Hoffman-Wielandt type inequality for block companion matrices of certain matrix polynomials

TL;DR

This paper establishes a Hoffman-Wielandt type inequality for block companion matrices of quadratic matrix polynomials with unitary or doubly stochastic coefficients, under certain diagonalizability conditions.

Contribution

It proves diagonalizability of block companion matrices for specific matrix polynomials and derives a Hoffman-Wielandt inequality for their eigenvalues.

Findings

Block companion matrices are diagonalizable under certain conditions.

A Hoffman-Wielandt type inequality is established for these matrices.

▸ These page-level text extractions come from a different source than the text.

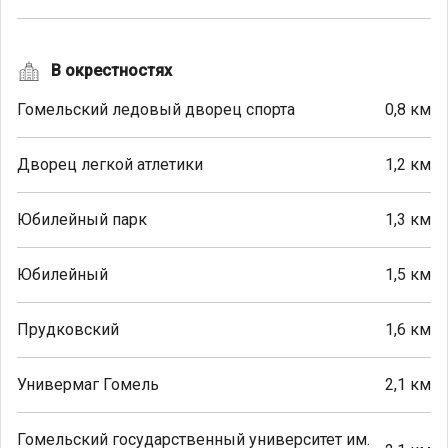
В окрестностях
Гомельский ледовый дворец спорта
0,8 км
Дворец легкой атлетики
1,2 км
Юбилейный парк
1,3 км
Юбилейный
1,5 км
Прудковский
1,6 км
Универмаг Гомель
2,1 км
Гомельский государственный университет им.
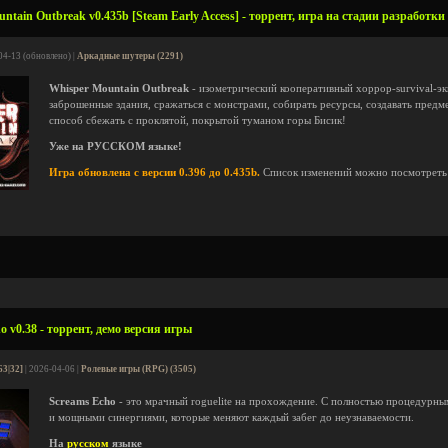
tain Outbreak v0.435b [Steam Early Access] - торрент, игра на стадии разработки
04-13 (обновлено) |
Аркадные шутеры (2291)
Whisper Mountain Outbreak
- изометрический кооперативный хоррор-survival-эк
заброшенные здания, сражаться с монстрами, собирать ресурсы, создавать предм
способ сбежать с проклятой, покрытой туманом горы Бисик!
Уже на РУССКОМ языке!
Игра обновлена с версии 0.396 до 0.435b.
Список изменений можно посмотрет
 v0.38 - торрент, демо версия игры
63|32]
| 2026-04-06 |
Ролевые игры (RPG) (3505)
Screams Echo
- это мрачный roguelite на прохождение. С полностью процедурн
и мощными синергиями, которые меняют каждый забег до неузнаваемости.
На
русском
языке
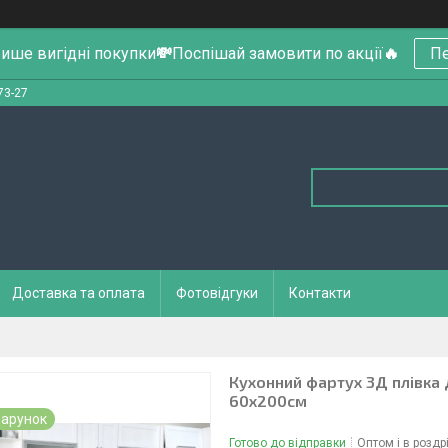
ише вигідні покупки
💸
Поспішай замовити по акції
🔥
Пе
73-27
Доставка та оплата
Фотовідгуки
Контакти
Кухонний фартух 3Д плівка 
60х200см
арунок
Готово до відправки
Оптом і в роздр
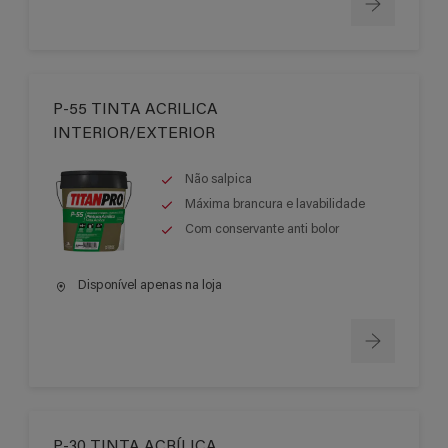
P-55 TINTA ACRILICA
INTERIOR/EXTERIOR
Não salpica
Máxima brancura e lavabilidade
Com conservante anti bolor
Disponível apenas na loja
P-30 TINTA ACRÍLICA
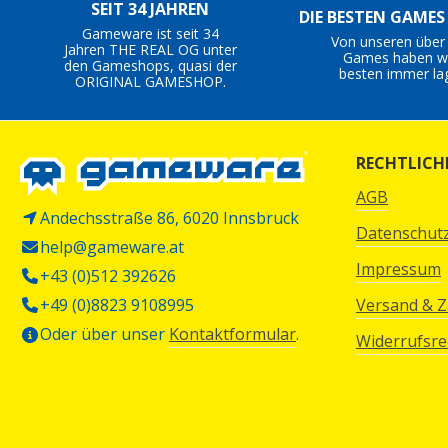
SEIT 34 JAHREN
DIE BESTEN GAME
Gameware ist seit 34
Von unseren über
Jahren THE REAL OG unter
Games haben wi
den Gameshops, quasi der
besten immer la
ORIGINAL GAMESHOP.
RECHTLICH
AGB
Andechsstraße 86, 6020 Innsbruck
Datenschut
help@gameware.at
Impressum
+43 (0)512 392626
+49 (0)8823 9108995
Versand & 
Oder über unser
Kontaktformular
.
Widerrufsre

Results apply to quadratic matrix polynomials with special coefficient structures.

Abstract

Matrix polynomials with unitary/doubly stochastic coefficients form the subject matter of this manuscript. We prove that if $P(\lambda)$ is a quadratic matrix polynomial whose coefficients are either unitary matrices or doubly stochastic matrices, then under certain conditions on these coefficients, the corresponding block companion matrix $C$ is diagonalizable. Consequently, if $Q(\lambda)$ is another quadratic matrix polynomial with corresponding block companion matrix $D$, then a Hoffman-Wielandt type inequality holds for the block companion matrices $C$ and $D$.